Va aggiunto che in caso di adesione del giudice alla consulenza tecnica d'ufficio, il ricorso ex art.360 c.p.c. non può limitarsi a denunciare un dissenso sulla diagnosi formulata dal consulente, ma deve argomentare una palese devianza dell'elaborato dalle nozioni correnti della scienza medica, oppure un'omissione degli accertamenti strumentali (Cass.34395/23, Cass.1652/12).
Nulla di tutto ciò contiene il ricorso, che si limita a contestare la consulenza tecnica in quanto non avrebbe tenuto conto delle reali mansioni svolte dalla ricorrente. Nella sostanza, si giunge a criticare un accertamento di fatto delle mansioni svolte, al di fuori dei limiti dell'art.360, co.1, n.5 c.p.c.

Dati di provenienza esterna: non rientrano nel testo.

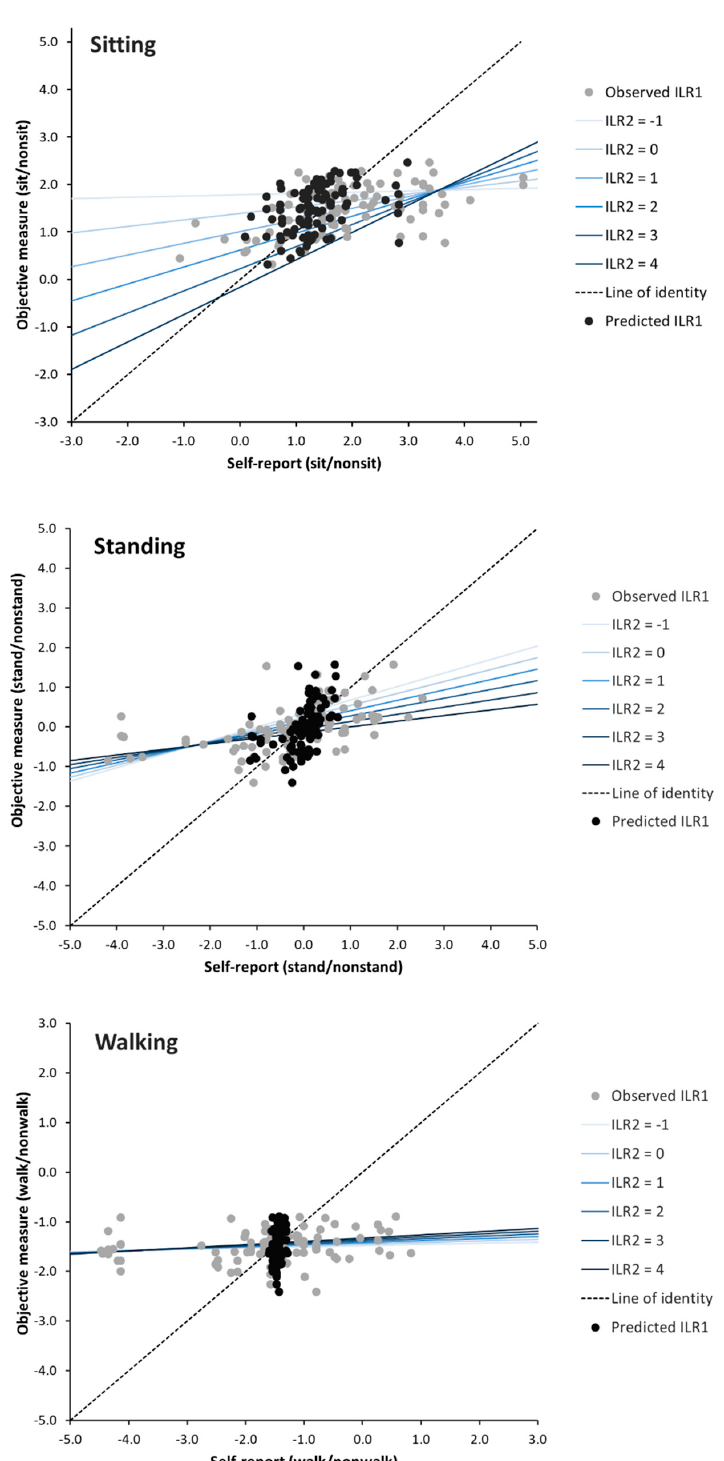
Figure 2. Self-reported and objectively measured time spent sitting, standing and walking. The x -axis represents ILR1 (e.g., sit / nonsit in the “sitting” diagram) obtained from self-reports before (grey circles) and after (black circles) calibration. The y -axis represents the same ILR calculated from objective measurements, that is, the ‘true’ ILR. As illustrated, calibration moves estimates closer to the ‘truth’, that is, closer to the line of identity. Colored lines illustrate the calibration model (see Table 3) at different values of ILR2 (e.g., stand/walk in the “sitting” diagram).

In conclusione, il ricorso va respinto con condanna alle spese secondo soccombenza.
P.Q.M.
La Corte rigetta il ricorso.
Condanna parte ricorrente a rifondere le spese liquidate per il presente giudizio di cassazione in Euro 2500 per compensi, Euro 200 per esborsi, oltre 15% per spese generali e accessori di legge;
dà atto che, atteso il rigetto del ricorso, sussiste il presupposto processuale di applicabilità dell'art.13, co.1 quater, D.P.R. n.115/02, con conseguente obbligo in capo a parte ricorrente, di versare un ulteriore importo a titolo di contributo unificato pari a quello, ove dovuto, previsto per il ricorso.
Ai sensi dell'art.52 D.Lgs. n.196/03, in caso di diffusione del presente provvedimento, si omettano le generalità e gli altri dati identificativi della ricorrente in cassazione.
Così deciso in Roma, nella camera di consiglio del 14 Febbraio 2024.